Records supplied –
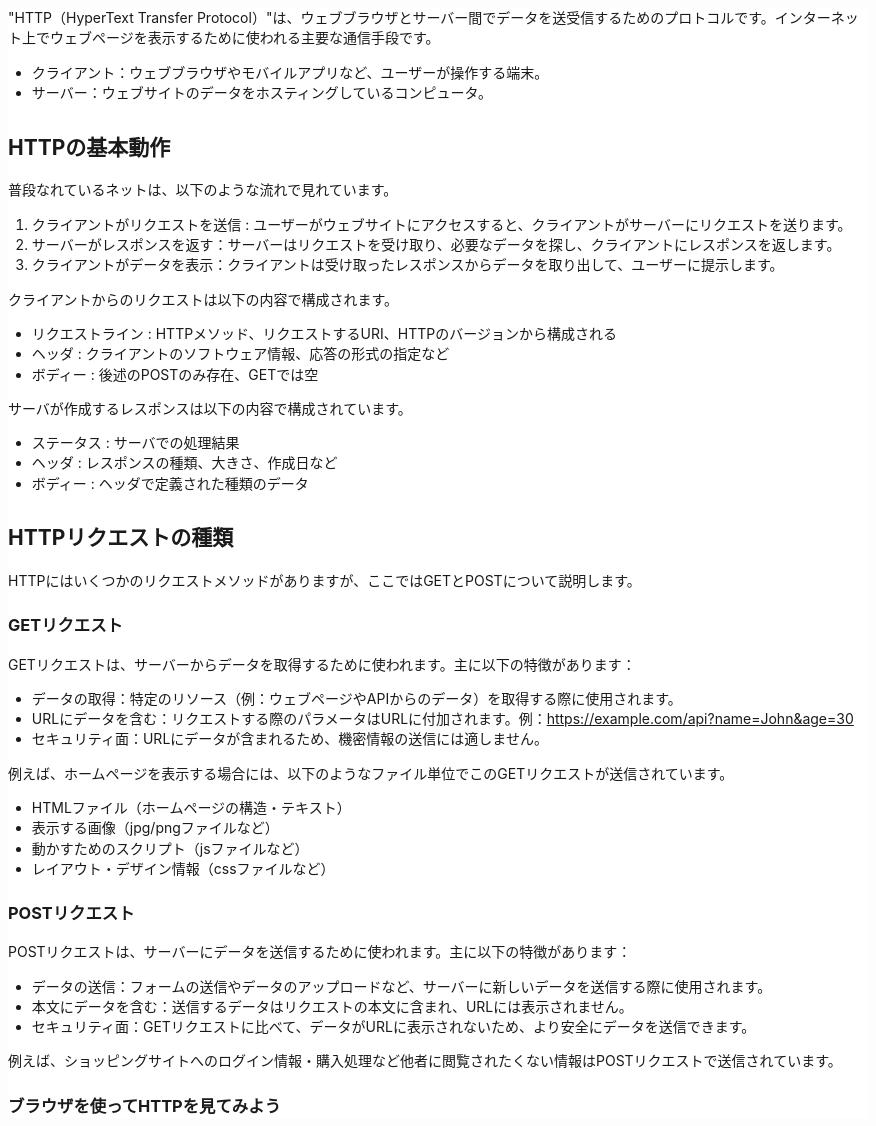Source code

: "HTTP（HyperText Transfer Protocol）"は、ウェブブラウザとサーバー間でデータを送受信するためのプロトコルです。インターネット上でウェブページを表示するために使われる主要な通信手段です。

- クライアント：ウェブブラウザやモバイルアプリなど、ユーザーが操作する端末。
- サーバー：ウェブサイトのデータをホスティングしているコンピュータ。

## HTTPの基本動作

普段なれているネットは、以下のような流れで見れています。

1. クライアントがリクエストを送信 : ユーザーがウェブサイトにアクセスすると、クライアントがサーバーにリクエストを送ります。
1. サーバーがレスポンスを返す：サーバーはリクエストを受け取り、必要なデータを探し、クライアントにレスポンスを返します。
1. クライアントがデータを表示：クライアントは受け取ったレスポンスからデータを取り出して、ユーザーに提示します。

クライアントからのリクエストは以下の内容で構成されます。

- リクエストライン : HTTPメソッド、リクエストするURI、HTTPのバージョンから構成される
- ヘッダ : クライアントのソフトウェア情報、応答の形式の指定など
- ボディー : 後述のPOSTのみ存在、GETでは空
  
サーバが作成するレスポンスは以下の内容で構成されています。

- ステータス : サーバでの処理結果 
- ヘッダ : レスポンスの種類、大きさ、作成日など
- ボディー : ヘッダで定義された種類のデータ

## HTTPリクエストの種類

HTTPにはいくつかのリクエストメソッドがありますが、ここではGETとPOSTについて説明します。

### GETリクエスト

GETリクエストは、サーバーからデータを取得するために使われます。主に以下の特徴があります：

- データの取得：特定のリソース（例：ウェブページやAPIからのデータ）を取得する際に使用されます。
- URLにデータを含む：リクエストする際のパラメータはURLに付加されます。例：https://example.com/api?name=John&age=30
- セキュリティ面：URLにデータが含まれるため、機密情報の送信には適しません。

例えば、ホームページを表示する場合には、以下のようなファイル単位でこのGETリクエストが送信されています。

- HTMLファイル（ホームページの構造・テキスト）
- 表示する画像（jpg/pngファイルなど）
- 動かすためのスクリプト（jsファイルなど）
- レイアウト・デザイン情報（cssファイルなど）

### POSTリクエスト

POSTリクエストは、サーバーにデータを送信するために使われます。主に以下の特徴があります：

- データの送信：フォームの送信やデータのアップロードなど、サーバーに新しいデータを送信する際に使用されます。
- 本文にデータを含む：送信するデータはリクエストの本文に含まれ、URLには表示されません。
- セキュリティ面：GETリクエストに比べて、データがURLに表示されないため、より安全にデータを送信できます。

例えば、ショッピングサイトへのログイン情報・購入処理など他者に閲覧されたくない情報はPOSTリクエストで送信されています。

### ブラウザを使ってHTTPを見てみよう
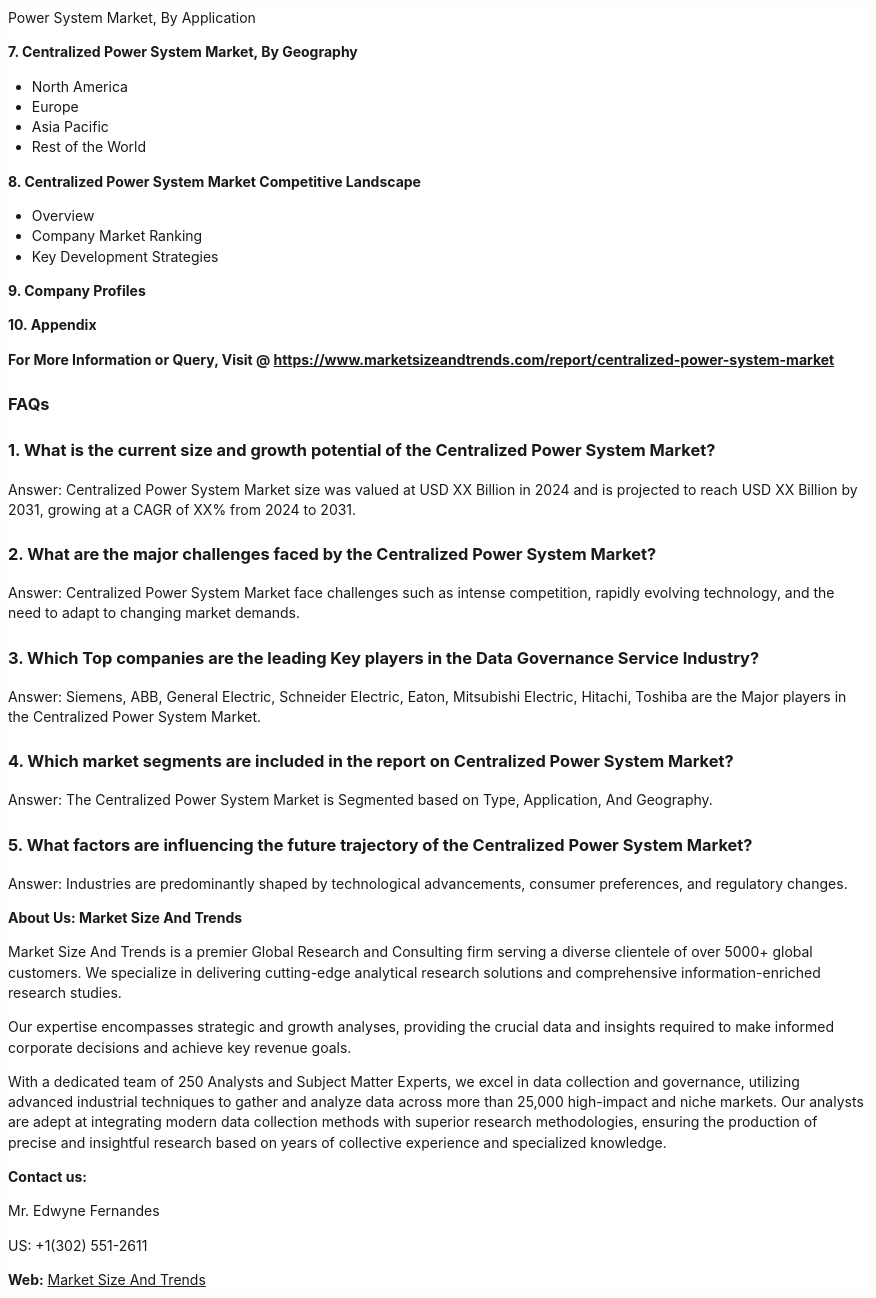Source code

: Power System Market, By Application</span></strong></p></div><div class="" data-test-id=""><p><strong><span class="">7. Centralized Power System Market, By Geography</span></strong></p></div><div class="" data-test-id=""><ul><li><span class="">North America</span></li><li><span class="">Europe</span></li><li><span class="">Asia Pacific</span></li><li><span class="">Rest of the World</span></li></ul></div><div class="" data-test-id=""><p><strong><span class="">8. Centralized Power System Market Competitive Landscape</span></strong></p></div><div class="" data-test-id=""><ul><li><span class="">Overview</span></li><li><span class="">Company Market Ranking</span></li><li><span class="">Key Development Strategies</span></li></ul></div><div class="" data-test-id=""><p><strong><span class="">9. Company Profiles</span></strong></p></div><div class="" data-test-id=""><p><strong><span class="">10. Appendix</span></strong></p></div><div class="" data-test-id=""><p><strong><span class="">For More Information or Query, Visit @ <a href="https://www.marketsizeandtrends.com/report/centralized-power-system-market" target="_blank">https://www.marketsizeandtrends.com/report/centralized-power-system-market</a></span></strong></p></div><div class="" data-test-id=""><div class="article-main__content" data-test-id="publishing-text-block"><h3><strong><span class="">FAQs</span></strong></h3></div><div class="article-main__content" data-test-id="publishing-text-block"><h3><span class="">1. What is the current size and growth potential of the Centralized Power System Market?</span></h3></div><div class="article-main__content" data-test-id="publishing-text-block"><p><span class="font-[700]">Answer</span><span class="">: Centralized Power System Market size was valued at USD XX Billion in 2024 and is projected to reach USD XX Billion by 2031, growing at a CAGR of XX% from 2024 to 2031.</span></p></div><div class="article-main__content" data-test-id="publishing-text-block"><h3><span class="">2. What are the major challenges faced by the Centralized Power System Market?</span></h3></div><div class="article-main__content" data-test-id="publishing-text-block"><p><span class="font-[700]">Answer</span><span class="">: Centralized Power System Market face challenges such as intense competition, rapidly evolving technology, and the need to adapt to changing market demands.</span></p></div><div class="article-main__content" data-test-id="publishing-text-block"><h3><span class="">3. Which Top companies are the leading Key players in the Data Governance Service Industry?</span></h3></div><div class="article-main__content" data-test-id="publishing-text-block"><p><span class="font-[700]">Answer</span><span class="">: Siemens, ABB, General Electric, Schneider Electric, Eaton, Mitsubishi Electric, Hitachi, Toshiba are the Major players in the Centralized Power System Market.</span></p></div><div class="article-main__content" data-test-id="publishing-text-block"><h3><span class="">4. Which market segments are included in the report on Centralized Power System Market?</span></h3></div><div class="article-main__content" data-test-id="publishing-text-block"><p><span class="font-[700]">Answer</span><span class="">: The Centralized Power System Market is Segmented based on Type, Application, And Geography.</span></p></div><div class="article-main__content" data-test-id="publishing-text-block"><h3><span class="">5. What factors are influencing the future trajectory of the Centralized Power System Market?</span></h3></div><div class="article-main__content" data-test-id="publishing-text-block"><p><span class="font-[700]">Answer:</span><span class="">&nbsp;Industries are predominantly shaped by technological advancements, consumer preferences, and regulatory changes.</span></p></div><p><strong><span class="">About Us: Market Size And Trends</span></strong></p></div><div class="" data-test-id=""><p><span class="">Market Size And Trends is a premier Global Research and Consulting firm serving a diverse clientele of over 5000+ global customers. We specialize in delivering cutting-edge analytical research solutions and comprehensive information-enriched research studies.</span></p></div><div class="" data-test-id=""><p><span class="">Our expertise encompasses strategic and growth analyses, providing the crucial data and insights required to make informed corporate decisions and achieve key revenue goals.</span></p></div><div class="" data-test-id=""><p><span class="">With a dedicated team of 250 Analysts and Subject Matter Experts, we excel in data collection and governance, utilizing advanced industrial techniques to gather and analyze data across more than 25,000 high-impact and niche markets. Our analysts are adept at integrating modern data collection methods with superior research methodologies, ensuring the production of precise and insightful research based on years of collective experience and specialized knowledge.</span></p></div><div class="" data-test-id=""><p><strong><span class="">Contact us:</span></strong></p></div><div class="" data-test-id=""><p><span class="">Mr. Edwyne Fernandes</span></p></div><div class="" data-test-id=""><p><span class="">US: +1(302) 551-2611<br /></span></p><p><span class=""><strong>Web:</strong> <a href="https://www.marketsizeandtrends.com/" target="_blank">Market Size And Trends</a></span></p></div>
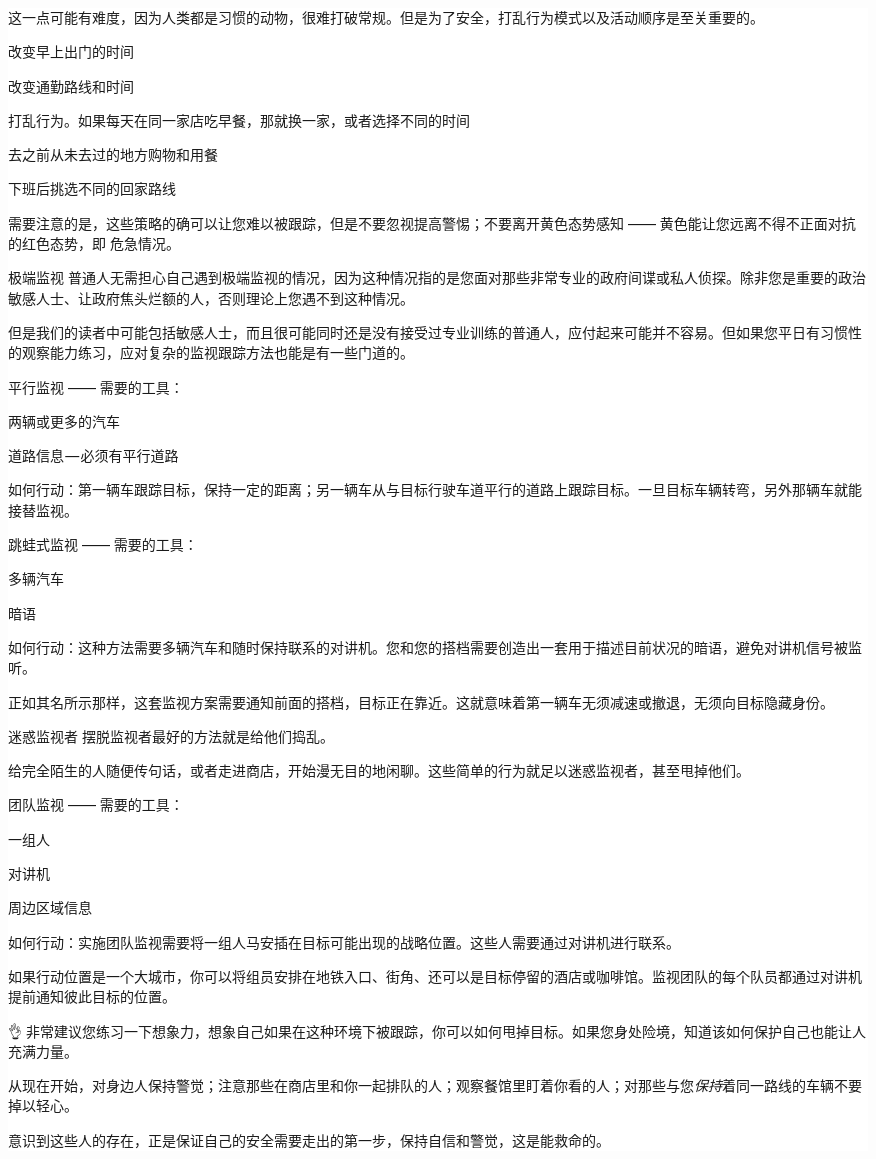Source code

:这一点可能有难度，因为人类都是习惯的动物，很难打破常规。但是为了安全，打乱行为模式以及活动顺序是至关重要的。

改变早上出门的时间

改变通勤路线和时间

打乱行为。如果每天在同一家店吃早餐，那就换一家，或者选择不同的时间

去之前从未去过的地方购物和用餐

下班后挑选不同的回家路线

需要注意的是，这些策略的确可以让您难以被跟踪，但是不要忽视提高警惕；不要离开黄色态势感知 —— 黄色能让您远离不得不正面对抗的红色态势，即 危急情况。


极端监视
普通人无需担心自己遇到极端监视的情况，因为这种情况指的是您面对那些非常专业的政府间谍或私人侦探。除非您是重要的政治敏感人士、让政府焦头烂额的人，否则理论上您遇不到这种情况。

但是我们的读者中可能包括敏感人士，而且很可能同时还是没有接受过专业训练的普通人，应付起来可能并不容易。但如果您平日有习惯性的观察能力练习，应对复杂的监视跟踪方法也能是有一些门道的。

平行监视 ——
需要的工具：

两辆或更多的汽车

道路信息 — 必须有平行道路

如何行动：第一辆车跟踪目标，保持一定的距离；另一辆车从与目标行驶车道平行的道路上跟踪目标。一旦目标车辆转弯，另外那辆车就能接替监视。

跳蛙式监视 ——
需要的工具：

多辆汽车

暗语

如何行动：这种方法需要多辆汽车和随时保持联系的对讲机。您和您的搭档需要创造出一套用于描述目前状况的暗语，避免对讲机信号被监听。

正如其名所示那样，这套监视方案需要通知前面的搭档，目标正在靠近。这就意味着第一辆车无须减速或撤退，无须向目标隐藏身份。

迷惑监视者
摆脱监视者最好的方法就是给他们捣乱。

给完全陌生的人随便传句话，或者走进商店，开始漫无目的地闲聊。这些简单的行为就足以迷惑监视者，甚至甩掉他们。

团队监视 ——
需要的工具：

一组人

对讲机

周边区域信息

如何行动：实施团队监视需要将一组人马安插在目标可能出现的战略位置。这些人需要通过对讲机进行联系。

如果行动位置是一个大城市，你可以将组员安排在地铁入口、街角、还可以是目标停留的酒店或咖啡馆。监视团队的每个队员都通过对讲机提前通知彼此目标的位置。

👌 非常建议您练习一下想象力，想象自己如果在这种环境下被跟踪，你可以如何甩掉目标。如果您身处险境，知道该如何保护自己也能让人充满力量。

从现在开始，对身边人保持警觉；注意那些在商店里和你一起排队的人；观察餐馆里盯着你看的人；对那些与您*保持*着同一路线的车辆不要掉以轻心。

意识到这些人的存在，正是保证自己的安全需要走出的第一步，保持自信和警觉，这是能救命的。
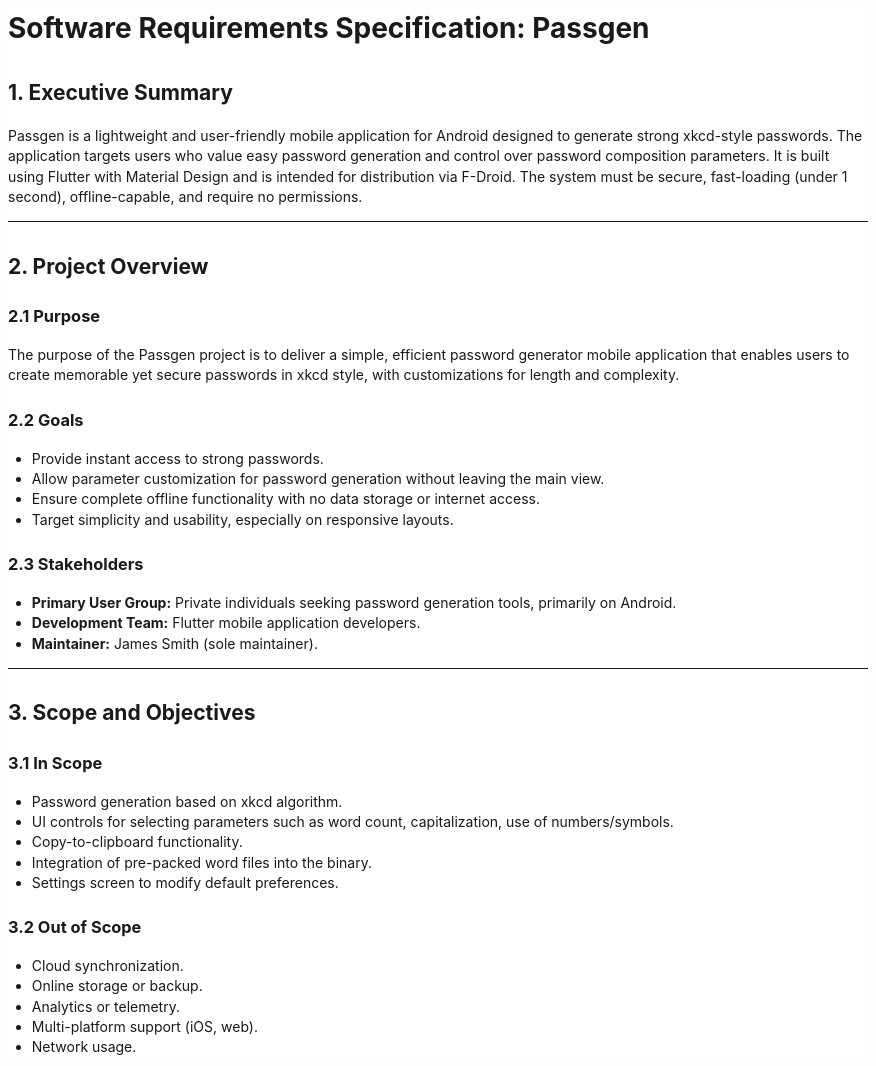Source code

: # Software Requirements Specification: Passgen

## 1. Executive Summary

Passgen is a lightweight and user-friendly mobile application for Android designed to generate strong xkcd-style passwords. The application targets users who value easy password generation and control over password composition parameters. It is built using Flutter with Material Design and is intended for distribution via F-Droid. The system must be secure, fast-loading (under 1 second), offline-capable, and require no permissions.

---

## 2. Project Overview

### 2.1 Purpose
The purpose of the Passgen project is to deliver a simple, efficient password generator mobile application that enables users to create memorable yet secure passwords in xkcd style, with customizations for length and complexity.

### 2.2 Goals
- Provide instant access to strong passwords.
- Allow parameter customization for password generation without leaving the main view.
- Ensure complete offline functionality with no data storage or internet access.
- Target simplicity and usability, especially on responsive layouts.

### 2.3 Stakeholders
- **Primary User Group:** Private individuals seeking password generation tools, primarily on Android.
- **Development Team:** Flutter mobile application developers.
- **Maintainer:** James Smith (sole maintainer).

---

## 3. Scope and Objectives

### 3.1 In Scope
- Password generation based on xkcd algorithm.
- UI controls for selecting parameters such as word count, capitalization, use of numbers/symbols.
- Copy-to-clipboard functionality.
- Integration of pre-packed word files into the binary.
- Settings screen to modify default preferences.

### 3.2 Out of Scope
- Cloud synchronization.
- Online storage or backup.
- Analytics or telemetry.
- Multi-platform support (iOS, web).
- Network usage.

Task requirements – Looking at the material above, state the number of lines that contain the word "storage". Give nothing but that number.

Answer – 2